_Excerpted text_
Last piece of the puzzle: lead-assisted assembly of an arsenopalladate nanostar as an antitumor metallodrug

It is tough, but worth it, to break the simple and inflexible structure of high symmetry and low energy, such as the cuboid topology of polyoxopalladates (POPs). In this work, the heterometal-templated scaffold of arsenopalladates has afforded three nanocubes of [MIVPd12O8(AsO4)8]12- (M = SnIV, CeIV, and PbIV) and the long-sought nanostar of [PbIVPd15O10(AsO4)10]16-. The appropriate charge and radius of PbIV satisfied the uncommon host-guest assembly of both cubic and star archetypes simultaneously. More than that is the successful preparation of the methylphosphonate-capped [Pd15O10(MePO3)10]10- POP for the first time. According to the adjustable heterometals and heterogroups, the as-made POPs represent ideal subjects to reveal structure-dependent antitumor activity. It turns out that ROS-induced apoptosis mediated by arsenate functions is mainly responsible for the significant inhibition against cancers of different types, which heralds the design philosophy of POP-based antitumor metallodrugs of the next generation. Access to the long-sought nanostar of arsenopalladate is workable via host-guest assembly. The arsenate functions of such POP metallodrugs drive the ROS-induced apoptosis with great antitumor potential.

_Dataset entries_

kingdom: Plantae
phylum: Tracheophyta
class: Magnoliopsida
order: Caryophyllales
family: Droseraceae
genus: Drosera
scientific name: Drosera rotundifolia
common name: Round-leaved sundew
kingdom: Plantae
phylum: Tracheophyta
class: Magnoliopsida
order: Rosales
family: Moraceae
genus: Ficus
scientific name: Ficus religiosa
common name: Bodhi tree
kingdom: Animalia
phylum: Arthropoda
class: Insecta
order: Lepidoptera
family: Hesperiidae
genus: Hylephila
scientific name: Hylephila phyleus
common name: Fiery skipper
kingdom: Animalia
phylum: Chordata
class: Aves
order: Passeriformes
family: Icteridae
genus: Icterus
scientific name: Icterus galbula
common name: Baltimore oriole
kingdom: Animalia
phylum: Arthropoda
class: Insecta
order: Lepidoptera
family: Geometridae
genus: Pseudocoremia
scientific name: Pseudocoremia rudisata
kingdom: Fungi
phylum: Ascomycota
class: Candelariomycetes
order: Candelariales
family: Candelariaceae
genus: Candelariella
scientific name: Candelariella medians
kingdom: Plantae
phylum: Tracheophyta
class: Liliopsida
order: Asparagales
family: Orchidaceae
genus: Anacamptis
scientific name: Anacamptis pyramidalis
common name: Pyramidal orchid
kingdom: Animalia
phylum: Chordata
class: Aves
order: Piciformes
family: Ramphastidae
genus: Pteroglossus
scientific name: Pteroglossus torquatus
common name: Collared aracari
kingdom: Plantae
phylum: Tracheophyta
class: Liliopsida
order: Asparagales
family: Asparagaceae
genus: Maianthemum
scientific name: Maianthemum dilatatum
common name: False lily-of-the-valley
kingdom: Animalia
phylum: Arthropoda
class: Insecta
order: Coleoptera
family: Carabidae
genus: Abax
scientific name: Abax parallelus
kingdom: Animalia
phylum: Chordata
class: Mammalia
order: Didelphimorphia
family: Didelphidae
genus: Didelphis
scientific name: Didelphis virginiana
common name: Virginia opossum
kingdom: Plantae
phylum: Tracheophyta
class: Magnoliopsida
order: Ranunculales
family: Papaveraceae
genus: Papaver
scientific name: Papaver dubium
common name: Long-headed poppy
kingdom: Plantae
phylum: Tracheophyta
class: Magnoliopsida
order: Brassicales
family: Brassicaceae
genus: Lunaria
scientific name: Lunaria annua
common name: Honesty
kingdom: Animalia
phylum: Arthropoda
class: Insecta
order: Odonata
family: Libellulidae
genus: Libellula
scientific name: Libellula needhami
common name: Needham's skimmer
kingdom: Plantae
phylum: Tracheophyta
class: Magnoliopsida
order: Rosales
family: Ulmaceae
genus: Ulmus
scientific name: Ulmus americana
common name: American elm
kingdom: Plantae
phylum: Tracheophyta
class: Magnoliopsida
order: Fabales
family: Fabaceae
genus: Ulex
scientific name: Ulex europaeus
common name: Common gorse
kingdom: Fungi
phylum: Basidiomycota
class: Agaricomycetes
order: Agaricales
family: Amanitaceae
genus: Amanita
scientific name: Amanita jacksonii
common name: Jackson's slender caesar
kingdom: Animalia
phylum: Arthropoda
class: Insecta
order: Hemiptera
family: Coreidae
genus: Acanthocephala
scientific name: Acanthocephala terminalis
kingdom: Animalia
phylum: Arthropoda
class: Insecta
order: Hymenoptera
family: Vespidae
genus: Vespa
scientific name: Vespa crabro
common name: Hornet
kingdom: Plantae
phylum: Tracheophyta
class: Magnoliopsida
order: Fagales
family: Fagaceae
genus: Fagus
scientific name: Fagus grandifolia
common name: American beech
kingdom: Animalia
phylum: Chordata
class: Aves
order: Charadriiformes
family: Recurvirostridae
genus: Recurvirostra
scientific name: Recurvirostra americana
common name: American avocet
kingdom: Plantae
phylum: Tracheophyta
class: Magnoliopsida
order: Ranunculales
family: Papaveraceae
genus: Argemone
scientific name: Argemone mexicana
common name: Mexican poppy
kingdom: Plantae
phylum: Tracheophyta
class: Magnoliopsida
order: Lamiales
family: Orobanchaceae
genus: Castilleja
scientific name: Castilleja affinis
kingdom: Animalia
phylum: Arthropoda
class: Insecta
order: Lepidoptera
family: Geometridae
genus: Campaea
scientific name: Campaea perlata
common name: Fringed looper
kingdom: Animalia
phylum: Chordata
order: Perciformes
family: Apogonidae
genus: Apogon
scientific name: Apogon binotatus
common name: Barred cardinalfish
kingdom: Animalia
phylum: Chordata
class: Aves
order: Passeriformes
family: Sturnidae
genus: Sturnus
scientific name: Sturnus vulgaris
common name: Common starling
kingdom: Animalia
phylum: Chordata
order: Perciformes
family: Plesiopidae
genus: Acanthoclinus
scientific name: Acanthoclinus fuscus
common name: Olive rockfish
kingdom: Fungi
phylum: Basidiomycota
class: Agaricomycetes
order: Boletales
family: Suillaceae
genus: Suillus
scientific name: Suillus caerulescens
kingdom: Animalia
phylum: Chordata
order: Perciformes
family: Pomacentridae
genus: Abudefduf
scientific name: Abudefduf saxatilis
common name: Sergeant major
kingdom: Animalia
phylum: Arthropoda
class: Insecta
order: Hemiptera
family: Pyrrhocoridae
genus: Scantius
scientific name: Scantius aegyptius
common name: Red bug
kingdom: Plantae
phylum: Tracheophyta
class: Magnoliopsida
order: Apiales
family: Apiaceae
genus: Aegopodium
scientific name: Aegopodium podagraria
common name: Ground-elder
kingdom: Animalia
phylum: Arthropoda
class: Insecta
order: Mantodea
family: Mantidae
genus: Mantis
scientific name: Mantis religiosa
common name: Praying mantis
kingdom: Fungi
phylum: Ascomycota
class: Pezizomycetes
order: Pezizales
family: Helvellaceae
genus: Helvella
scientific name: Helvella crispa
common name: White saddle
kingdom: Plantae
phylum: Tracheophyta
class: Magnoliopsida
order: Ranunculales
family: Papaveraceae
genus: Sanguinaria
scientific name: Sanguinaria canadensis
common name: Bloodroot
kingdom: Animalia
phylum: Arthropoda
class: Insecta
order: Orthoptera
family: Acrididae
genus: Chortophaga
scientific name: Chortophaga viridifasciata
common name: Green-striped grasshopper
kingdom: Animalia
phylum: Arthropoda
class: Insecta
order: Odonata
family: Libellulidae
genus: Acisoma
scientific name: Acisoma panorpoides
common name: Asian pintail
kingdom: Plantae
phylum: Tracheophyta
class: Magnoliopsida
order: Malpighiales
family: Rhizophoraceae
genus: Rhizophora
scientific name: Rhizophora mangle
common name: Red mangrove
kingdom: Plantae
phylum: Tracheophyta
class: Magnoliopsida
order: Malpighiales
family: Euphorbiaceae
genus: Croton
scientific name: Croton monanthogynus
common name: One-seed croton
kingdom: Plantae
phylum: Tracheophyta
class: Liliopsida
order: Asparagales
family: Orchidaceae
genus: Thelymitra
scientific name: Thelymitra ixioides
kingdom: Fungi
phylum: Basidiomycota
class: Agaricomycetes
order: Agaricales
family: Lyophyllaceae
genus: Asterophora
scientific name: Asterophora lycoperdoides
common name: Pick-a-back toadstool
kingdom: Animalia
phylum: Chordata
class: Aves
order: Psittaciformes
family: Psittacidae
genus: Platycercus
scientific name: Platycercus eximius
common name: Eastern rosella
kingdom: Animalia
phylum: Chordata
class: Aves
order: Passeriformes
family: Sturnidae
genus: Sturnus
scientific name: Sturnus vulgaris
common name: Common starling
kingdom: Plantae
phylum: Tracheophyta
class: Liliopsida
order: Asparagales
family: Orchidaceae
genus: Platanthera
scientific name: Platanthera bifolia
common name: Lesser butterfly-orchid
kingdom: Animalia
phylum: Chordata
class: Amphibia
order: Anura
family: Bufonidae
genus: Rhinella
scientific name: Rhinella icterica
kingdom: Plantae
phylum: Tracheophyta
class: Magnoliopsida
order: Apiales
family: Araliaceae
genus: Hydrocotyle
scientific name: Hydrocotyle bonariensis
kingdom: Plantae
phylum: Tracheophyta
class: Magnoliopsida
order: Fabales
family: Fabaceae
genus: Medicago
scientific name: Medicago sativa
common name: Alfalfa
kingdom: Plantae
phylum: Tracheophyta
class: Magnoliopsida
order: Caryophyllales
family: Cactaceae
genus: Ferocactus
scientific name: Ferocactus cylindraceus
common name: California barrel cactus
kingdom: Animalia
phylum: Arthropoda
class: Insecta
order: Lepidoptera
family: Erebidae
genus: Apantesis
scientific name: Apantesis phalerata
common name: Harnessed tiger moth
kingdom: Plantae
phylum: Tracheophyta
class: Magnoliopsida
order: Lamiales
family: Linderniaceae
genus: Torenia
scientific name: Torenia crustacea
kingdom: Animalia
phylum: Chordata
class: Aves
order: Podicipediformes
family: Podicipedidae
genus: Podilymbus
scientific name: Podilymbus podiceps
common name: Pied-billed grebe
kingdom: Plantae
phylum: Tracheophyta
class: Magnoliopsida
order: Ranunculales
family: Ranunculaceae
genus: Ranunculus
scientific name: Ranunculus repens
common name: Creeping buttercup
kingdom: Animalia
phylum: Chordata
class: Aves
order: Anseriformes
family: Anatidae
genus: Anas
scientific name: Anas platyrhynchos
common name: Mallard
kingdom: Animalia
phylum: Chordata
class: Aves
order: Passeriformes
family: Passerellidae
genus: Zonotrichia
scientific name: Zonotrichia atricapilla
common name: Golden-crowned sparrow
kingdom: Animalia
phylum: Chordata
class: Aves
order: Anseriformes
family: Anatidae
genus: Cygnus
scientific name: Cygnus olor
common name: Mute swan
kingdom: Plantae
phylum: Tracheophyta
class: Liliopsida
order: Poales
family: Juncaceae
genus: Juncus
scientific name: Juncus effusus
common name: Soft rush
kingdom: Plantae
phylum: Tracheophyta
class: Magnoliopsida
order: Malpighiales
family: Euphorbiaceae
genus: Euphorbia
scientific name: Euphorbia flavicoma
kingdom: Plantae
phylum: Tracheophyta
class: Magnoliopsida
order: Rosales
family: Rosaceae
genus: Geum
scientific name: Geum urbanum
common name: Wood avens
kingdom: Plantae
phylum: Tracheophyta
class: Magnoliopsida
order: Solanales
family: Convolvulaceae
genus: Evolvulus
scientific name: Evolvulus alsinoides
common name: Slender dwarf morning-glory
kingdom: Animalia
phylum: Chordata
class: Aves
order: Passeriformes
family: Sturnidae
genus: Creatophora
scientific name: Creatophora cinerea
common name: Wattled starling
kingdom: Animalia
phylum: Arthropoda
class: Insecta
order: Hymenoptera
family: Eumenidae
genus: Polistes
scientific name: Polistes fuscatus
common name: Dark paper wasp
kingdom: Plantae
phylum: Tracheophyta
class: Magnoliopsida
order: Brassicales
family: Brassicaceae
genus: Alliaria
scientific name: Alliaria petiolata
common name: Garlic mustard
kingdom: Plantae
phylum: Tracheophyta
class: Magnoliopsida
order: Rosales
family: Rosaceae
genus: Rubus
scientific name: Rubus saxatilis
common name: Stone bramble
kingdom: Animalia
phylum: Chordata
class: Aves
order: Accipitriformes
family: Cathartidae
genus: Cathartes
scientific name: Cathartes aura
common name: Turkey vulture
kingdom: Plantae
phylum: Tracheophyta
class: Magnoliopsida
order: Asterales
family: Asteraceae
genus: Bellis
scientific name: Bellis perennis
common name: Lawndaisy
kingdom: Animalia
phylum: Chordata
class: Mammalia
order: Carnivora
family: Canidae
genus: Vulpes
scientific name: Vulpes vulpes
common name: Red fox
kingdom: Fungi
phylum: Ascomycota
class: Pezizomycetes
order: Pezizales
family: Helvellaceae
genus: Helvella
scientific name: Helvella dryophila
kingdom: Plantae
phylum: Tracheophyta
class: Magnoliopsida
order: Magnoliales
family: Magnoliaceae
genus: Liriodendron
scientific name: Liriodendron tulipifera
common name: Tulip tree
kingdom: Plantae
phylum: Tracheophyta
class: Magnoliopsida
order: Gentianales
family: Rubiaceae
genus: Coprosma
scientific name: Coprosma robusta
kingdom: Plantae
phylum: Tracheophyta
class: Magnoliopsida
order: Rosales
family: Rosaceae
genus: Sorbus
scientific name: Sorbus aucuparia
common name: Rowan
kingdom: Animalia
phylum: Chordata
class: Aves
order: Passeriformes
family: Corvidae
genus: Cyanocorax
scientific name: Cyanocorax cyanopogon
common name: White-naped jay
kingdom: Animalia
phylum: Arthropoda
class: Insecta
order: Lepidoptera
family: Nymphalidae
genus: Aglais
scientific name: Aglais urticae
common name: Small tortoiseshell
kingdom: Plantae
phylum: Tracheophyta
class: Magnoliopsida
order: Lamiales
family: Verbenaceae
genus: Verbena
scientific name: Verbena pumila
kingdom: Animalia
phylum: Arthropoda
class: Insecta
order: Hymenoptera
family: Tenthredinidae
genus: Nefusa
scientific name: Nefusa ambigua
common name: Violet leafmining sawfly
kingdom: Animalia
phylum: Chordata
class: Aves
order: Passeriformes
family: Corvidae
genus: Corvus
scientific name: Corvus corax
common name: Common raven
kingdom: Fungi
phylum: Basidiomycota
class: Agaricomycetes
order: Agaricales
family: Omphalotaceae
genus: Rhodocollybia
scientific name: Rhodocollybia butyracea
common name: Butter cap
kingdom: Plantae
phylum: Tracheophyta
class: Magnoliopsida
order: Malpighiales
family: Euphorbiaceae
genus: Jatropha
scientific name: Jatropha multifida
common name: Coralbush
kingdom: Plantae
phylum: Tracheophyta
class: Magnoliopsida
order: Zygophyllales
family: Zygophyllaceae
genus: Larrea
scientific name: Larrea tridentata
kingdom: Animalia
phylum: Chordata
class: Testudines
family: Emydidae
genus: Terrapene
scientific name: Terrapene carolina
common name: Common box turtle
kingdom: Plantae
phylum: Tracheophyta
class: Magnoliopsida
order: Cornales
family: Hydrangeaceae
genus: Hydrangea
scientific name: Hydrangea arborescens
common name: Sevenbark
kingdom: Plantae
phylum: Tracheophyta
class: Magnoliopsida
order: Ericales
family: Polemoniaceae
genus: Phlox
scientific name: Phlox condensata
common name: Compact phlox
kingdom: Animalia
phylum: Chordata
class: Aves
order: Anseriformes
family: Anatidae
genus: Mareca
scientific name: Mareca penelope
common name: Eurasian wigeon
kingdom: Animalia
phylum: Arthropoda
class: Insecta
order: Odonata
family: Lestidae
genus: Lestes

_Tasks_
[A] Using the arsenopalladate abstract, answer these:
(i) Which three heterometals template the nanocubes?
(ii) Which group caps the POP that was prepared for the first time?
(iii) What is mainly responsible for the significant inhibition against cancers of different types?
[B] Please say whether each statement agrees with the arsenopalladate abstract, and quote the words that decide it:
(i) The nanostar formula contains fifteen palladium atoms.
(ii) CeIV allowed both the cubic and the star archetypes to assemble.
(iii) The cuboid topology of POPs is given as an example of low symmetry.

_Written responses_
[A]
(i) SnIV, CeIV, and PbIV
(ii) Methylphosphonate, in [Pd15O10(MePO3)10]10-
(iii) ROS-induced apoptosis mediated by arsenate functions

[B]
(i) Yes: "[PbIVPd15O10(AsO4)10]16-"
(ii) No: "The appropriate charge and radius of PbIV satisfied the uncommon host-guest assembly of both cubic and star archetypes simultaneously."
(iii) No: "high symmetry and low energy, such as the cuboid topology of polyoxopalladates (POPs)"